[TEXT SHOWN Boundary: Start]
Six months into the war, economic hardship is felt throughout the Confederacy as southerners complain of merchants charging higher prices for goods. Today Gov. A. B. Moore of Alabama issues a proclamation criticizing merchants, tradesmen and suppliers of government equipment for overcharging buyers. From this point forward, inflation, speculation and greed will increasingly characterize the southern economy. Some Southern Baptist leaders will voice opposition to such evils in the months and years ahead.
Meanwhile, on a rainy day in Forsyth, Georgia Julia Stanford offers her thoughts and observations on the war:
The Battle of Lexington Ky. is confirmed 5000 Yankees captured.
… Read the [Christian] Index tonight Rev. Buckes is in real want – But with a lofty patriotism refuses to ask aid of Kentucky … Boykin thinks 80 days will decide the fate of our republic.
Like other home front southerners, Stanford is dependent upon newspapers and word of mouth for news of distant battlefronts. Kentucky seems to be on Stanford’s mind, although she is misinformed of the Battle of Lexington of which she writes. No recent battle has taken place in Lexington, Kentucky, although Union troops had seized control of the city in late September. Simultaneously, the Battle of Lexington in Missouri unfolded September 13-20, as Confederate forces won yet another victory. And while casualties were very light on both sides, the Confederates did take some 3,000 Union soldiers as prisoners (and soon paroled them).
[TEXT SHOWN Boundary: End]
[DATA EXTRACT Boundary: Start]
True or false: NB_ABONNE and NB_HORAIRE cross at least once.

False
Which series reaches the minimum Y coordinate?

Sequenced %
[DATA EXTRACT Boundary: End]
[DATA EXTRACT Boundary: Start]
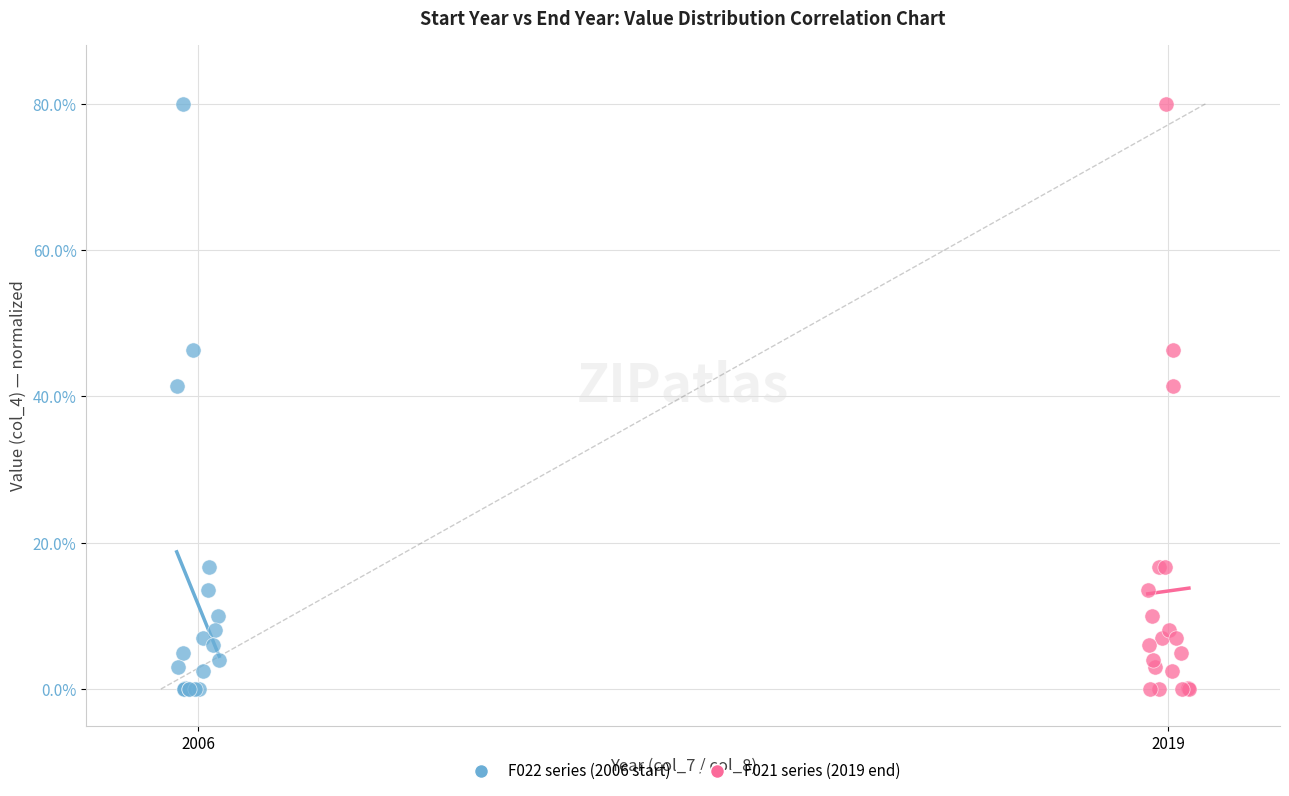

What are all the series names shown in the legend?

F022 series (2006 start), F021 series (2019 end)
[DATA EXTRACT Boundary: End]
EXERCISES
1. Answer these questions about the text on the Confederate home front, marking each answer (a), (b) or (c):
(a) Which governor issued a proclamation criticizing merchants for overcharging buyers, and of which state?
(b) On what dates did the Battle of Lexington in Missouri unfold?
(c) About how many Union soldiers did the Confederates take as prisoners in that battle?
2. Summarize the text on the Confederate home front in two sentences.
3. Return the portion of the text on the Confederate home front starting at "Meanwhile, on a" and ending at "of our republic.".

RESULTS IN ORDER
1.
(a) Gov. A. B. Moore of Alabama
(b) September 13-20
(c) Some 3,000

2. Six months into the war, southerners felt economic hardship, and Alabama Gov. A. B. Moore issued a proclamation criticizing merchants, tradesmen and suppliers of government equipment for overcharging buyers. Julia Stanford of Forsyth, Georgia, who depended on newspapers and word of mouth for news, wrote of a Battle of Lexington, Kentucky, that had not taken place, although Confederates had won a battle at Lexington, Missouri, on September 13-20.

3.
Meanwhile, on a rainy day in Forsyth, Georgia Julia Stanford offers her thoughts and observations on the war:
The Battle of Lexington Ky. is confirmed 5000 Yankees captured.
… Read the [Christian] Index tonight Rev. Buckes is in real want – But with a lofty patriotism refuses to ask aid of Kentucky … Boykin thinks 80 days will decide the fate of our republic.